Teks:
----------------

Beberapa Daerah Tak Laporkan Data Kematian Covid-19

JAKARTA – Satgas Penanganan Covid-19 mengatakan terdapat beberapa daerah yang tak melaporkan data kematian Covid-19 dan pasien yang dinyatakan sembuh. Beberapa daerah itu hanya melaporkan tambahan kasus positif virus corona.
“Ada beberapa daerah yang kepatuhan pengisian belum baik. Jadi mereka meng-input kasusnya, update sembuh dan meninggal tidak dilakukan, jadi kesannya jumlah kasus aktif tidak berkurang-kurang,” kata Ketua Bidang Data dan Teknologi Informasi Satgas Covid-19 Dewi Nur Aisyah lewat kanal YouTube BNPB, Kamis (12/8).

Aisyah menyebut kedisiplinan pemerintah daerah, baik provinsi, kabupaten, dan kota menjadi salah satu penyebab data Covid-19 nasional tidak bisa real time dan mendekati kondisi sebenarnya di lapangan.

Menurut Aisyah, daerah-daerah itu bukan berarti mereka enggan melaporkan data secara harian. Namun, mereka mengaku mengalami keterbatasan pada akses internet untuk terhubung dengan aplikasi big data Kemenkes, New All Record (NAR).

----------------

Daftar Data:
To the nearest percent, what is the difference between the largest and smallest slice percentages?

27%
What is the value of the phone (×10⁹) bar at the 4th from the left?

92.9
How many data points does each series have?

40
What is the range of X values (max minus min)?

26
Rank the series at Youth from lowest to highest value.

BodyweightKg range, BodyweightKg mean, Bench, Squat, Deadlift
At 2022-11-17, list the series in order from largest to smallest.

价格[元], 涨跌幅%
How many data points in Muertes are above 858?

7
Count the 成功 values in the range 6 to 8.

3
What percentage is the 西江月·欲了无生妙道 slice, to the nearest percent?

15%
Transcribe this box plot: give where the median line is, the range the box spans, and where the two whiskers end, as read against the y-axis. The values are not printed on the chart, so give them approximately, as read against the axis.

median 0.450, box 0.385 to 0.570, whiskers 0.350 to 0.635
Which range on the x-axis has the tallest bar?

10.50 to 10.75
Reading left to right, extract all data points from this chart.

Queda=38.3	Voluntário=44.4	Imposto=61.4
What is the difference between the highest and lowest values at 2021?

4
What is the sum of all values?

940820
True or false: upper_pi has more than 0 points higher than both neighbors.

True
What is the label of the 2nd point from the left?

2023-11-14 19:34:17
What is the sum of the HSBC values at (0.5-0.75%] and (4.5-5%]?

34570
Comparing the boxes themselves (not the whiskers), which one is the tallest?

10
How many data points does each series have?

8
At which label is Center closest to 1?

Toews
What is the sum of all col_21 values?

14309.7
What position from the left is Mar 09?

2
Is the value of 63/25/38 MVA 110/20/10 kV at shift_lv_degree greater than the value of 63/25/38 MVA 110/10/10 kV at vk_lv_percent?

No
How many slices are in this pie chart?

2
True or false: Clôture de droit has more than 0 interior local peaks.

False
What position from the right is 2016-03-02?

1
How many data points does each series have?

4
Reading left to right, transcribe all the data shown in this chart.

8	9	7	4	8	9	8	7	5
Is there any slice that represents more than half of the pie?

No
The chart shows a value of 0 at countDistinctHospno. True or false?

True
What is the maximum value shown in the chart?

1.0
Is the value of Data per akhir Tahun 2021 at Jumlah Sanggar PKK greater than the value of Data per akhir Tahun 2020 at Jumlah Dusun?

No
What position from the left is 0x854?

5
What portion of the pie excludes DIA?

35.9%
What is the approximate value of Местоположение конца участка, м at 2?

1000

----------------

Pertanyaan tentang Materi:
• A. Menurut teks tentang pelaporan data kematian Covid-19, keterbatasan apa yang diakui daerah-daerah tersebut?
• B. Lanjutkan teks tentang daerah yang tidak melaporkan data kematian Covid-19, mulai setelah kalimat terakhirnya.
Daftar ini berasal dari sumber yang berbeda dengan teks.

Jawaban Setiap Soal:
• A. Mereka mengaku terbatas dalam akses internet untuk terhubung dengan aplikasi big data Kemenkes, New All Record (NAR).

• B.
Aisyah mengatakan kondisi ini terjadi di sejumlah daerah yang masuk kategori daerah tertinggal, terdepan dan terluar (3T). Ia menceritakan, Babinsa di daerah tersebut bahkan membutuhkan waktu enam jam perjalanan dari rumah ke kota.

“Ada satu challenge juga yang saya temui, adalah masih banyak daerah yang tidak bisa kirim laporan karena akses internet. Jadi masih ada di daerah kemarin di Kalimantan Utara dan Sulawesi Tengah, karena di pedalaman,” ujarnya.

Lebih lanjut, Aisyah menyebut Kemenkes serta Dinas Kesehatan, baik kabupaten/kota atau provinsi tengah melakukan sinkronisasi data. Ia pun mengakui data Covid-19 di Indonesia hingga saat ini belum bisa real time.

“Ini masih dalam proses perbaikan yang dilakukan Kemenkes, karena bagaimanapun pencatatan yang dilakukan saat ini memang belum bisa real time,” katanya.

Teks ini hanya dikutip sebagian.